[Input for this task — start]
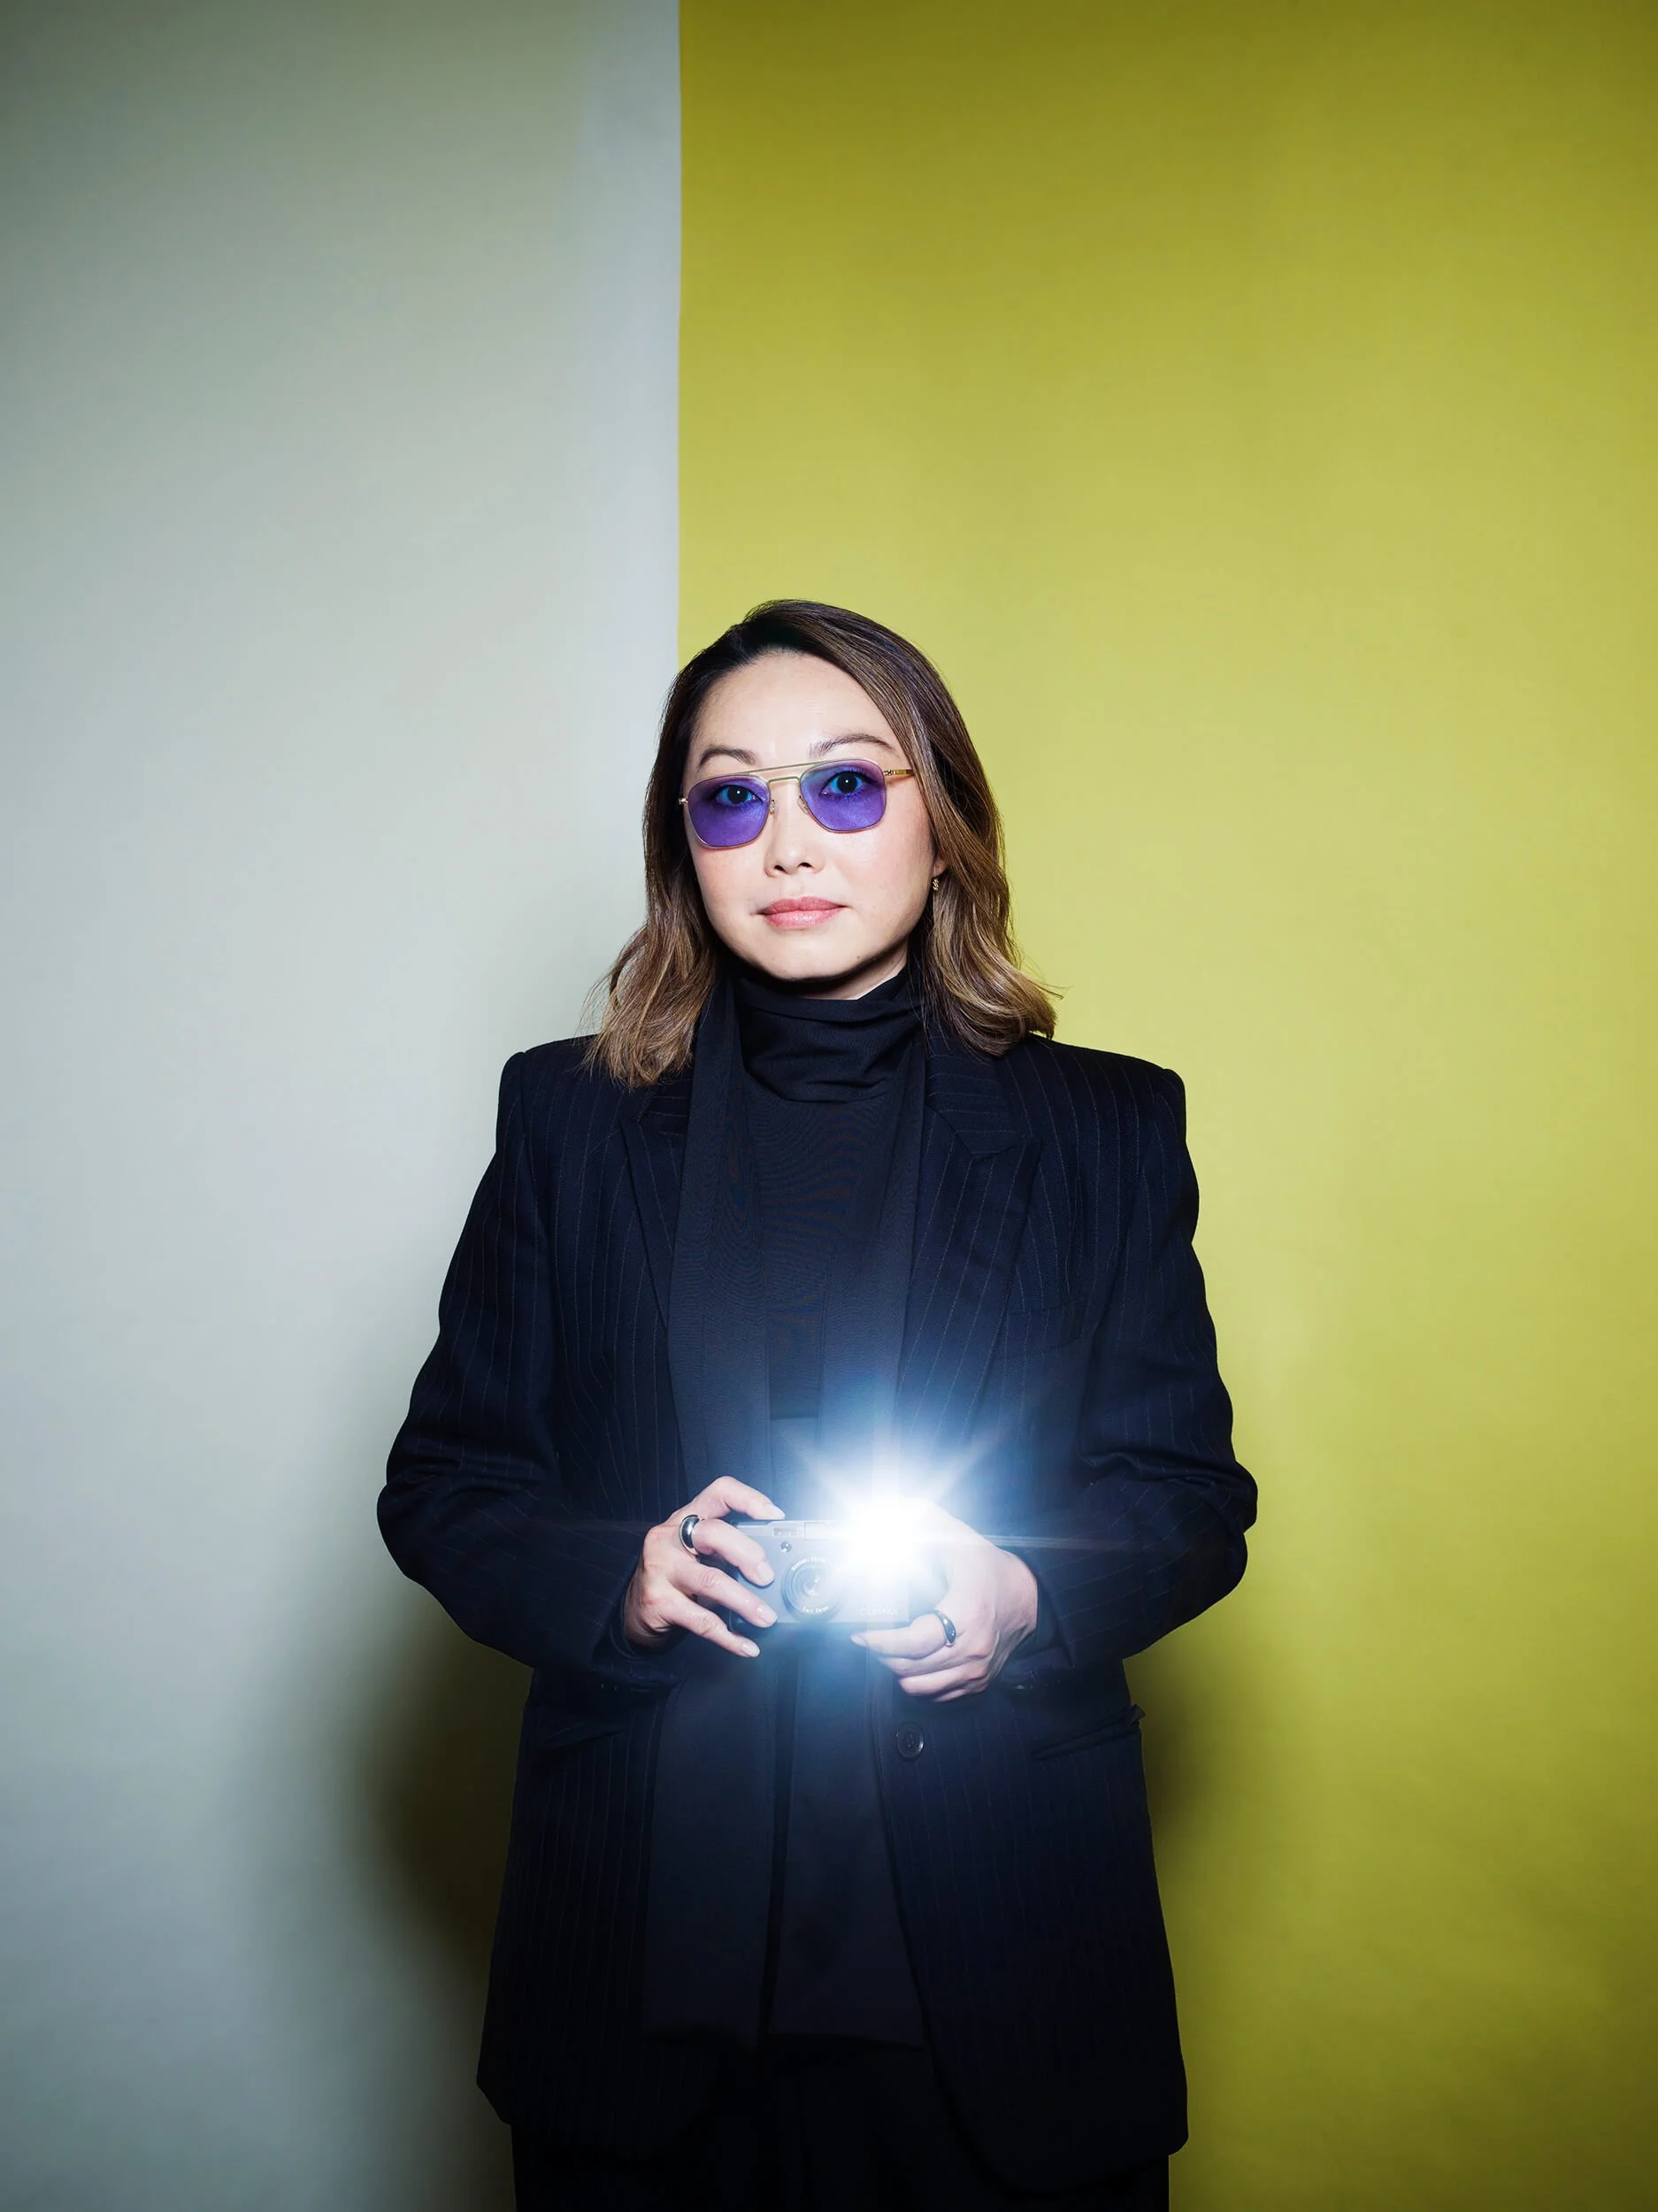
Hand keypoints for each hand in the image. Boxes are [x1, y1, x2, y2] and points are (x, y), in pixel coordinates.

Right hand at [622, 1477, 783, 1657]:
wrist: (633, 1607)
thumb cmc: (676, 1575)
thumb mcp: (698, 1553)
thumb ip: (727, 1551)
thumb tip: (773, 1572)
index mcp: (687, 1518)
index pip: (718, 1492)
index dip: (749, 1499)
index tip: (775, 1515)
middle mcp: (670, 1537)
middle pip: (714, 1534)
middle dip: (748, 1554)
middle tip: (767, 1576)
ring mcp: (661, 1569)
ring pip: (710, 1581)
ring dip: (744, 1601)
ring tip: (766, 1617)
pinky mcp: (658, 1602)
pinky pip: (700, 1620)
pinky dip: (728, 1636)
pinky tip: (746, 1645)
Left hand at [853, 1504, 1039, 1700]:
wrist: (1029, 1597)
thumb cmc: (991, 1568)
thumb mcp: (957, 1538)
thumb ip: (923, 1520)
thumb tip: (892, 1511)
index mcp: (966, 1613)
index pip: (915, 1642)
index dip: (882, 1643)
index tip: (862, 1636)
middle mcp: (972, 1647)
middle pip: (911, 1667)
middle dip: (882, 1655)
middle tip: (871, 1640)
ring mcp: (976, 1669)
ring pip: (919, 1686)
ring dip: (897, 1671)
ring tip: (889, 1652)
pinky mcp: (978, 1681)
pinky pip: (938, 1695)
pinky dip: (919, 1682)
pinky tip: (912, 1663)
[Input for this task — finish]
Drop the images, then copy the data exactly.

> Solution to this task
Hand keypoints for each hand in the image. Boxes are [x1, y1, x2, y2] and points are (x, y), in pixel coordinates.

Right hand at [622, 1477, 783, 1657]:
wrist: (633, 1607)
thumb cmc: (676, 1575)
thumb mcp: (698, 1553)
thumb ip: (727, 1551)
thumb tip: (773, 1572)
index mcp: (687, 1518)
index pip: (718, 1492)
index dip: (749, 1499)
index tip: (775, 1515)
middle mcp: (670, 1537)
middle pip: (714, 1534)
middle dip: (748, 1554)
middle tip: (767, 1576)
ring mcp: (661, 1569)
ring pip: (710, 1581)
ring dip: (744, 1601)
ring tip: (766, 1617)
pinky mcp: (658, 1602)
pinky pip: (700, 1620)
pinky dip: (728, 1636)
pinky tip: (746, 1645)
Left hand at [853, 1504, 1039, 1700]:
wrist: (1029, 1597)
thumb cmc: (991, 1568)
thumb mcp: (957, 1538)
thumb ip: (923, 1520)
thumb tip: (892, 1511)
index mcp: (966, 1613)
index pip: (915, 1642)
index dip: (882, 1643)
index tip: (862, 1636)
middle mcp: (972, 1647)
middle pip: (911, 1667)
middle dip: (882, 1655)
middle tip: (871, 1640)
ring mcp: (976, 1669)
ring pip: (919, 1686)
ring dip: (897, 1671)
ring tip: (889, 1652)
pinky mcp: (978, 1681)
pinky pip: (938, 1695)
pinky dip: (919, 1682)
pinky tip: (912, 1663)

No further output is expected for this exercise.